# Making the weight



## Andrew Green (Apr 27, 2006)

Ok, so cutting weight is not really "healthy", but better to do it right then wrong.  So here's a article on it:



> Have any of you ever watched a weight class fight in which one fighter looks far bigger and heavier than the other even though they weighed exactly the same amount the day before? Have you ever wondered how an athlete can lose 10-15 pounds in one day for a weigh in and then gain it all back for the fight with no ill effects?
> * By Martin Rooney, MHS, PT, CSCS, NASM*​


* 

http://www.graciemag.com/?c=150&a=4147*


----------



## Makalakumu (Apr 27, 2006)

Cutting weight was the worst part about wrestling.  I was always over and it was absolute torture getting down.  I remember sitting in the sauna with a wetsuit on and opening the thing up and watching the water spill out.  Terrible.  It's one of the reasons why I stopped competing in the sport.


----------



## Lisa (Apr 27, 2006)

Ya know...this cutting weight idea has ALWAYS confused me.  How can someone possibly cut that much weight in a day or two and have the energy and stamina to then go and fight/box/wrestle/whatever?  I would e toast.  Probably somewhere on the side lines seeing pretty birdies fluttering around my head, even before I stepped into the match.


----------



## Carol (Apr 27, 2006)

Lisa said:
			
		

> Ya know...this cutting weight idea has ALWAYS confused me.
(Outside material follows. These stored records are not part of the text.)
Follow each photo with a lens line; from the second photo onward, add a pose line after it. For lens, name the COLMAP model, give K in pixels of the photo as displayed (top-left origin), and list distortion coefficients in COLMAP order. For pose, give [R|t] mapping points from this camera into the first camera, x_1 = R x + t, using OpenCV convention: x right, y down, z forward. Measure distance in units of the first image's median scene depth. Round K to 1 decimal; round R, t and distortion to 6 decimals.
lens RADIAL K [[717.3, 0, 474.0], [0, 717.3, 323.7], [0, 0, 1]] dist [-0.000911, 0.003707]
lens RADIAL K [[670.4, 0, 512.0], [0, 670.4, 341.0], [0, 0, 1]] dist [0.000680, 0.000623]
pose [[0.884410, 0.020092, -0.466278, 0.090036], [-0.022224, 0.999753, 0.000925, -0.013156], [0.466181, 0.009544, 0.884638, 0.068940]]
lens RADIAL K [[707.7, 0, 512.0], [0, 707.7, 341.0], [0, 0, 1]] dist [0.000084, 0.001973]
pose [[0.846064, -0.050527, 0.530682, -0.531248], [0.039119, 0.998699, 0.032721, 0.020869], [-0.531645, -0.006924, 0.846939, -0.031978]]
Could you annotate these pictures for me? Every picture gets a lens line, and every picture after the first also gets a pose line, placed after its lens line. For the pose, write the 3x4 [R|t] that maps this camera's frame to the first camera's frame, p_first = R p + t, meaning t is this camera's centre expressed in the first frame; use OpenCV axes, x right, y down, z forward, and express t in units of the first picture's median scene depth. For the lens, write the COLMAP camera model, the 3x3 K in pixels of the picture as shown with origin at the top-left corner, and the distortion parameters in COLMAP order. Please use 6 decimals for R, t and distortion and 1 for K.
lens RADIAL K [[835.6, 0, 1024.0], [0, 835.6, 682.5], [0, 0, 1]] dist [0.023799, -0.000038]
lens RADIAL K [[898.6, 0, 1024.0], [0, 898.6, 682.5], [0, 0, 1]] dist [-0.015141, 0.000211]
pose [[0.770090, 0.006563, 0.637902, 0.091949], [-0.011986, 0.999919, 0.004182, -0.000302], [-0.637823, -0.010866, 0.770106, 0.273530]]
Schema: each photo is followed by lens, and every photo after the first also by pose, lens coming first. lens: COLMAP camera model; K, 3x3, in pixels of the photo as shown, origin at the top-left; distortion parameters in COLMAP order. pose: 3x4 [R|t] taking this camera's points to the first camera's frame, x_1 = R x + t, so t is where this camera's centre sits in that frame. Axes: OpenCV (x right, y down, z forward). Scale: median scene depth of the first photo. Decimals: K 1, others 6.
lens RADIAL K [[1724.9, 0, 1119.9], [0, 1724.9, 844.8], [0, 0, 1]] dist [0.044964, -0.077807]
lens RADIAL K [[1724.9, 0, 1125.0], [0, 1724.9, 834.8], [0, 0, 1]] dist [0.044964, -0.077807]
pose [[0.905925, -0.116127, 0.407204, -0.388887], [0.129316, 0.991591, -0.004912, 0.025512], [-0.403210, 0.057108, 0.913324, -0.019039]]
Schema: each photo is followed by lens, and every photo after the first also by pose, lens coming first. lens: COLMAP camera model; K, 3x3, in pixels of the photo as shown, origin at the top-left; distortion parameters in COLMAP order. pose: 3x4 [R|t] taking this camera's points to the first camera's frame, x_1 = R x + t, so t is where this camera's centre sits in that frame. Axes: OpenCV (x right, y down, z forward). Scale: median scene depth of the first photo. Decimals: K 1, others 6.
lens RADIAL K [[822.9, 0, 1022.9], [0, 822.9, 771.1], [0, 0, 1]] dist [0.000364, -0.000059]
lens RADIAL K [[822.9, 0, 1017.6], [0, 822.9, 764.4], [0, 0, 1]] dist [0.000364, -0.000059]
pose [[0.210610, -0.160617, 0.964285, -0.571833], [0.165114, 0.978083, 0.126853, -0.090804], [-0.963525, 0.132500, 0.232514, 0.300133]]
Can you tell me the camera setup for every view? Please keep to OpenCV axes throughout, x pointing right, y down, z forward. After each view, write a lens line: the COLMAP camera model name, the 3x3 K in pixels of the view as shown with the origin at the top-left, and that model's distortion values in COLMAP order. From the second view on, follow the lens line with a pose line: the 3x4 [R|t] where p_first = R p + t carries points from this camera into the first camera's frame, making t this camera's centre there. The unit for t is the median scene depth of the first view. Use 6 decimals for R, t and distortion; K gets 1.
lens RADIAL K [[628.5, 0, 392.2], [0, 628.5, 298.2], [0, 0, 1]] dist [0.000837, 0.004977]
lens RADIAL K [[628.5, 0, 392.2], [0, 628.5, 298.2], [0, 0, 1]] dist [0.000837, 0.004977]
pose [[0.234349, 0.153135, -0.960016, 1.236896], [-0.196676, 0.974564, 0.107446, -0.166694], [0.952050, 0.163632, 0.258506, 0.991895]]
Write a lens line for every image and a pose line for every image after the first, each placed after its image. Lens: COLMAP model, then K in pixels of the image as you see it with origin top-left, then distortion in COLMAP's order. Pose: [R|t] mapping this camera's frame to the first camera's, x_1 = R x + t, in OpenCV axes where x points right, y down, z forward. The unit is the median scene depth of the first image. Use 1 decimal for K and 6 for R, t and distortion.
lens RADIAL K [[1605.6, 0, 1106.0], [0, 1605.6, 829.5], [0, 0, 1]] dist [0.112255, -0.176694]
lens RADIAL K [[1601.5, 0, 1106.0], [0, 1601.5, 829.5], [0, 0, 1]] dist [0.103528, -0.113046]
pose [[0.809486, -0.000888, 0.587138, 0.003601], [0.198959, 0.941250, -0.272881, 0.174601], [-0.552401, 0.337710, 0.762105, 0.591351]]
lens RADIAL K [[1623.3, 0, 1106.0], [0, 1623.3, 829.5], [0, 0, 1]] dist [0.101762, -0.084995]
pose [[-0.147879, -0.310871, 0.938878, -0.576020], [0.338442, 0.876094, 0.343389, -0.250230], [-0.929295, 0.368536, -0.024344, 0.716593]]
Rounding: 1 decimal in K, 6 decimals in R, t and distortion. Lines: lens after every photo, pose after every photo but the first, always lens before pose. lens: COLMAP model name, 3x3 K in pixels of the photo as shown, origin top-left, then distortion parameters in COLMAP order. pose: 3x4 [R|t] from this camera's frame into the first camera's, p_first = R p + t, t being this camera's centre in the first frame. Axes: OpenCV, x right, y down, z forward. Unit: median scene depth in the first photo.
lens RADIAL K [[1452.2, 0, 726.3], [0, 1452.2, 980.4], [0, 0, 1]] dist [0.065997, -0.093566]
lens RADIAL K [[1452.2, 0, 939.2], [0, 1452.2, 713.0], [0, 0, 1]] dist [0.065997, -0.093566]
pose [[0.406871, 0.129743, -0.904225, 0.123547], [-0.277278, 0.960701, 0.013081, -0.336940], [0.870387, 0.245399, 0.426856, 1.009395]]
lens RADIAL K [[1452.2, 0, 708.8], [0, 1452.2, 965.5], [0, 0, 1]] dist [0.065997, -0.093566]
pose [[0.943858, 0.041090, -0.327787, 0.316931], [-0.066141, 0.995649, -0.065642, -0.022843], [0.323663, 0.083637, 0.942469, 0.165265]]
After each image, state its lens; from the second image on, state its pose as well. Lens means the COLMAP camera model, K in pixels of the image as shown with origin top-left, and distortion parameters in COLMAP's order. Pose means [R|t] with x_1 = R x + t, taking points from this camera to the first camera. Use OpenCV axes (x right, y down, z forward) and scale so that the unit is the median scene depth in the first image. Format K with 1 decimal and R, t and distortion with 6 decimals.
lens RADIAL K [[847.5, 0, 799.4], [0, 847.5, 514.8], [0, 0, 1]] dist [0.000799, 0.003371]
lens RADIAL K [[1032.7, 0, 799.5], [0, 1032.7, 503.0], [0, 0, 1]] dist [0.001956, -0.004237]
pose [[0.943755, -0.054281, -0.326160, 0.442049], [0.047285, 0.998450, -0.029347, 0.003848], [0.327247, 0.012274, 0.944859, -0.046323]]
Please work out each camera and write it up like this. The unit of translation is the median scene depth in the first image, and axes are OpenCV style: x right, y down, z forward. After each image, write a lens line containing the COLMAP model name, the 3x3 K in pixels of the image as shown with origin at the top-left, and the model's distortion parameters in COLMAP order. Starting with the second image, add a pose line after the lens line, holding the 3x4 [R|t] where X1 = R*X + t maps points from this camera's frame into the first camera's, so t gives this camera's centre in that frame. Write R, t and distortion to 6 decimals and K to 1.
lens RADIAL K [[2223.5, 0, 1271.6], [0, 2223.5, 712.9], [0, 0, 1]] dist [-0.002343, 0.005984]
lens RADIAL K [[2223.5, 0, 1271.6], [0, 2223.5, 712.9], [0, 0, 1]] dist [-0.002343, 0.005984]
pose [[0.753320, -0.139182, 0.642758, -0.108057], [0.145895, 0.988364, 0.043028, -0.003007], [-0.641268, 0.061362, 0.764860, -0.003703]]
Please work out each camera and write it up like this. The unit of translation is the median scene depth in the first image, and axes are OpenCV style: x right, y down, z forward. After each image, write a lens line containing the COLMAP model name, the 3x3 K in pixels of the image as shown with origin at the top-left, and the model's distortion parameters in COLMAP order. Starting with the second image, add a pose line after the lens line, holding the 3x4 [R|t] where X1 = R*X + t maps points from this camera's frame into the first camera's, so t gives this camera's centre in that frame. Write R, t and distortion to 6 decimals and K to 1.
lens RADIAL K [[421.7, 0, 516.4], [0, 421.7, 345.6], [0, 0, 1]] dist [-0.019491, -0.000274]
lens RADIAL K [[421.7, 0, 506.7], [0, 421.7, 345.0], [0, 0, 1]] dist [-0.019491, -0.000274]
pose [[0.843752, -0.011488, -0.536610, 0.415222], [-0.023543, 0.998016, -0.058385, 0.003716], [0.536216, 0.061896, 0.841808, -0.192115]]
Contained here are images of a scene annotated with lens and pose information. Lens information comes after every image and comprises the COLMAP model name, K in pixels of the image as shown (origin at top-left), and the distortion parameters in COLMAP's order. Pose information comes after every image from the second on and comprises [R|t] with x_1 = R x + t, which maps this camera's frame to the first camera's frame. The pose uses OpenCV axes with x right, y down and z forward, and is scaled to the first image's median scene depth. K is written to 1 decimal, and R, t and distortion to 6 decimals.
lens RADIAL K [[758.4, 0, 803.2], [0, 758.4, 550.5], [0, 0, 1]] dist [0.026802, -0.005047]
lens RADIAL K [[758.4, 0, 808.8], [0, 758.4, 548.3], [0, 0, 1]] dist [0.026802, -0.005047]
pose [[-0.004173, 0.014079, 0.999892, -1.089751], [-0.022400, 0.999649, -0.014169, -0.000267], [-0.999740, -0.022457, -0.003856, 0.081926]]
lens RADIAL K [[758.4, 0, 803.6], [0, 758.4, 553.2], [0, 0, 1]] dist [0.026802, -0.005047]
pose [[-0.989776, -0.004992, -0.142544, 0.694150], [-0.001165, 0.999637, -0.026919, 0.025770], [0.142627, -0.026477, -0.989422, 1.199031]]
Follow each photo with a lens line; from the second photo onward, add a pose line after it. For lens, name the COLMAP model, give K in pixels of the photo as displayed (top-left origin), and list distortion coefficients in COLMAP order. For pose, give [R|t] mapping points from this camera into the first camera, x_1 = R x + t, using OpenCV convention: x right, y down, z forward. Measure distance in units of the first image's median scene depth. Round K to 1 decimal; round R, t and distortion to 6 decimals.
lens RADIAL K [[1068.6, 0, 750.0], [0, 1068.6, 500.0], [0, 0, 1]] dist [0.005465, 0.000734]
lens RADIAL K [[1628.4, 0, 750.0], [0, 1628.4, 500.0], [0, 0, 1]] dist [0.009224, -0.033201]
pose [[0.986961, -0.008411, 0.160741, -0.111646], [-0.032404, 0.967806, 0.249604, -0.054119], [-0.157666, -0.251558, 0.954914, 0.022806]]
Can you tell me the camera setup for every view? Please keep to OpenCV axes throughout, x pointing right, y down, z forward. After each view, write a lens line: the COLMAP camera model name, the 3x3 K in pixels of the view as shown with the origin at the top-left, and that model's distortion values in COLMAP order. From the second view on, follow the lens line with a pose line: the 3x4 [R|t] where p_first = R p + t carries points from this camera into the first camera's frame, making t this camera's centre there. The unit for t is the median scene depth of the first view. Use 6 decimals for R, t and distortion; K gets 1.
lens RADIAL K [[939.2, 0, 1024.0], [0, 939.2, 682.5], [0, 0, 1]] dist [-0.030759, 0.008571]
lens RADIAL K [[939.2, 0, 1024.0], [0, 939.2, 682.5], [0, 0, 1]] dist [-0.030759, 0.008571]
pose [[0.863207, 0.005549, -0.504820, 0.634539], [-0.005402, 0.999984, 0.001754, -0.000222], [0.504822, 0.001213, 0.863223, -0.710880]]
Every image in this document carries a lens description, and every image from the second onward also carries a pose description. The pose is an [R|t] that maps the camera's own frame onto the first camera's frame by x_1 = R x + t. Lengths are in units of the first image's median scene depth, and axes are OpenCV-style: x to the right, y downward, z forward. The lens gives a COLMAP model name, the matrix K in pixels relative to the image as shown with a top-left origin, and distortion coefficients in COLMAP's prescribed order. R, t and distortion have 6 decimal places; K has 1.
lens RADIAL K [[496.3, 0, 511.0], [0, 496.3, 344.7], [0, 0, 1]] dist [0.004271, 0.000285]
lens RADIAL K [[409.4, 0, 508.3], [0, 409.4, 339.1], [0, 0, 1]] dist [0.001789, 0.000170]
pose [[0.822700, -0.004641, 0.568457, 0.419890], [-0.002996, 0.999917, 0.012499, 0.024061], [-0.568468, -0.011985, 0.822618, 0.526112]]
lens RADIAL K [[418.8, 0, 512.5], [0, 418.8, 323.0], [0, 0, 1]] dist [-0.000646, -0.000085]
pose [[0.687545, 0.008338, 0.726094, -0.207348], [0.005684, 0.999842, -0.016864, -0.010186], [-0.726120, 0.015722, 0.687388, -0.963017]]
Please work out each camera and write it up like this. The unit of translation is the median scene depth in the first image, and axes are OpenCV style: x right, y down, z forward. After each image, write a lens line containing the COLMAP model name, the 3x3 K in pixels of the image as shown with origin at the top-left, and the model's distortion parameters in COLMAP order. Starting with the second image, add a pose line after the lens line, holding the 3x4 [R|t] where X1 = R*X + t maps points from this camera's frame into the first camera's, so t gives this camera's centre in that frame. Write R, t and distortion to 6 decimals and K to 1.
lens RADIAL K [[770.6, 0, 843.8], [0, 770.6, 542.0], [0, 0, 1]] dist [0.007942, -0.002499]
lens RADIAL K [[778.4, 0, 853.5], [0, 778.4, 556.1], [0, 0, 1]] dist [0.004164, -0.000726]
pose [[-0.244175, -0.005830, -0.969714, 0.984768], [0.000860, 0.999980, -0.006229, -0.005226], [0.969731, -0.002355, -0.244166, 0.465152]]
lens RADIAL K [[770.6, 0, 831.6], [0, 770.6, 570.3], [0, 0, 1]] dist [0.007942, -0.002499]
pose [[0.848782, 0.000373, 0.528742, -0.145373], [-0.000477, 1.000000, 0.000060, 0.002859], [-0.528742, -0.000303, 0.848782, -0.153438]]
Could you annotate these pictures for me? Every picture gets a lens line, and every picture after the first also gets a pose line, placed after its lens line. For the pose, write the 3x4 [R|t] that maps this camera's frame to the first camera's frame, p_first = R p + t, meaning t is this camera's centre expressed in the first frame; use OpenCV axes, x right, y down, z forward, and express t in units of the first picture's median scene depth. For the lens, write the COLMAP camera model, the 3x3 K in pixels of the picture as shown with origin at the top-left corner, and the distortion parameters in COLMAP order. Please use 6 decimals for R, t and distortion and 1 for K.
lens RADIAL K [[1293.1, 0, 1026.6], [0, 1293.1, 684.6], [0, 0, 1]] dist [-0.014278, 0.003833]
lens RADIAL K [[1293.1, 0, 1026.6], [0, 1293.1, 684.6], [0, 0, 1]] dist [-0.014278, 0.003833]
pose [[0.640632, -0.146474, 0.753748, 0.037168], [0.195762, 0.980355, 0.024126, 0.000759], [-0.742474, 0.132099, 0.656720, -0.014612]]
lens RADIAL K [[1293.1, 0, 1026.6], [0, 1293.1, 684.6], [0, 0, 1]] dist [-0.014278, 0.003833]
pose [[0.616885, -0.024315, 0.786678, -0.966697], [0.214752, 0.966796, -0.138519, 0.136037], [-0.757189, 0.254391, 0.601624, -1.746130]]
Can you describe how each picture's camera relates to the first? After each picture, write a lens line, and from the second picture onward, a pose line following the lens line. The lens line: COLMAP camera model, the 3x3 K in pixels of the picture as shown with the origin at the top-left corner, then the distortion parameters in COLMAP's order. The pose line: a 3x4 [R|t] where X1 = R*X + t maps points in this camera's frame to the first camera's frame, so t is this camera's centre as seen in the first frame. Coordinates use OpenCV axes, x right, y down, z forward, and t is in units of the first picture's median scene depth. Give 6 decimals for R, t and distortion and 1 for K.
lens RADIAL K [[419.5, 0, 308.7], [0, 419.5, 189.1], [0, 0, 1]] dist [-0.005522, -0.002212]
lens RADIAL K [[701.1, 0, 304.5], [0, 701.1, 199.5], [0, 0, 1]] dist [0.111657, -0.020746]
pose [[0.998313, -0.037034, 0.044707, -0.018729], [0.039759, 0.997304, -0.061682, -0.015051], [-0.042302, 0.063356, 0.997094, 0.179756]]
How can someone possibly cut that much weight in a day or two and have the energy and stamina to then go and fight/box/wrestle/whatever? I would e toast. Probably somewhere on the side lines seeing pretty birdies fluttering around my head, even before I stepped into the match.


 
Go to a bodybuilding website and one may read about even more drastic solutions to cut weight.

Those that play the dehydration game replenish with IV's in the period after weigh-in but before the match.  

It reminds me of a time last year, when I was driving home from work, burned out and in a bad mood.  I was almost back in to Salem when I saw a sign that said Fraser Field.  I made an instinctive decision.

10 minutes, and 10 dollars later, I was sitting in a WPA-built ballpark, with a hotdog and Diet Coke in my hand, watching the semi-professional North Shore Spirit play a ball game.

Something very special gets taken away when the spirit of competition loses its spirit...or it's soul.


----------



## Andrew Green (Apr 27, 2006)

Carol Kaur said:
			
		

> Go to a bodybuilding website and one may read about even more drastic solutions to cut weight.



Not just to cut weight, suck all the water out of your body and you get that "ripped" look that is the goal in bodybuilding.  At competition time, they are all dehydrated.


----------